As been discussed, all of the methods explored so far, such as ANOVA F-tests and SelectKBest based on F-scores, are widely used in **genomic and biological research**. In these fields, the goal is often to **rank features** (e.g., genes) according to their statistical association with a phenotype, and the datasets typically have **very high dimensionality and relatively small sample sizes**, which makes univariate filtering methods practical and interpretable.

However, these methods are **less commonly used in general machine learning problems** because they:

- Consider **each feature independently**, ignoring interactions or correlations between features.
- Assume **linear relationships** (in the case of ANOVA F-tests), which may not hold for complex datasets.
- May not align with **model-specific objectives**, where predictive performance depends on multivariate relationships.

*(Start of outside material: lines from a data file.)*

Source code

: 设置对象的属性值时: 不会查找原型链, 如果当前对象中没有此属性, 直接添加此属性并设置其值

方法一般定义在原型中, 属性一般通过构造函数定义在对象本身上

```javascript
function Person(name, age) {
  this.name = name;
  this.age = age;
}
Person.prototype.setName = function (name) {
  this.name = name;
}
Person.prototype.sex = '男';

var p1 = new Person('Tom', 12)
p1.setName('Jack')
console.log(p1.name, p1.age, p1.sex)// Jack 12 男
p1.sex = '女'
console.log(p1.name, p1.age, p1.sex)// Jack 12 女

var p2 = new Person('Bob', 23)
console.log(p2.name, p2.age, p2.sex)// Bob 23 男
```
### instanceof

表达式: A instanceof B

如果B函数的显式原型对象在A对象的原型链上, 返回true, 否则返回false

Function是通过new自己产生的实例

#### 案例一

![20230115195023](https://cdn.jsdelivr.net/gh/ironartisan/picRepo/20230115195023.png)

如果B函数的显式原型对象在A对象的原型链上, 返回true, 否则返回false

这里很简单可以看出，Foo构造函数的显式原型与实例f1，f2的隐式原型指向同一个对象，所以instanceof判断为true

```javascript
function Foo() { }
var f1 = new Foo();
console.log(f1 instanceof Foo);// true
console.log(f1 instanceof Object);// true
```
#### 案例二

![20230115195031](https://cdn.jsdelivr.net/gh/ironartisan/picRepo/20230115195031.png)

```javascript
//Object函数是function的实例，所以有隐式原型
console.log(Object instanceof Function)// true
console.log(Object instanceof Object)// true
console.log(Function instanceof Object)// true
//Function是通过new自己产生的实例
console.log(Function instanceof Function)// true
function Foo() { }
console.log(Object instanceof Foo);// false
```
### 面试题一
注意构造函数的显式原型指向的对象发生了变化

# Wrapper Methods for Feature Selection

**Wrapper methods** are a class of feature selection techniques that evaluate subsets of features based on the **performance of a predictive model**. Unlike filter methods, which rely on statistical measures, wrappers **use the model itself as a black box** to decide which features are most relevant.

---

### How Wrapper Methods Work

1. **Select a subset of features**.
2. **Train a model** (e.g., linear regression, decision tree) using only that subset.
3. **Evaluate model performance** using a metric such as accuracy, RÂ², RMSE, or cross-validated score.
4. **Use the performance to guide selection**:
   - Keep features that improve performance.
   - Remove or discard features that do not.

---

## Advantages

- Takes into account **feature interactions** because it evaluates subsets directly.
- Optimized for **model performance**, not just statistical correlation.

---

## Disadvantages

- **Computationally expensive**, especially with large numbers of features, because multiple models must be trained.
- Can **overfit** if the dataset is small, since it optimizes directly on model performance.

---

## Common Wrapper Techniques

1. **Forward Selection (Stepwise Forward Selection)**

   - Start with no features.
   - Add features **one at a time**, keeping the one that improves model performance the most.

2. **Backward Elimination (Stepwise Backward Selection)**

   - Start with all features.
   - Remove features **one at a time**, removing the one whose removal least decreases performance.

3. **Exhaustive Search**
   - Evaluate **all possible subsets** of features.
   - Guarantees the best-performing subset but is **computationally infeasible** for many features.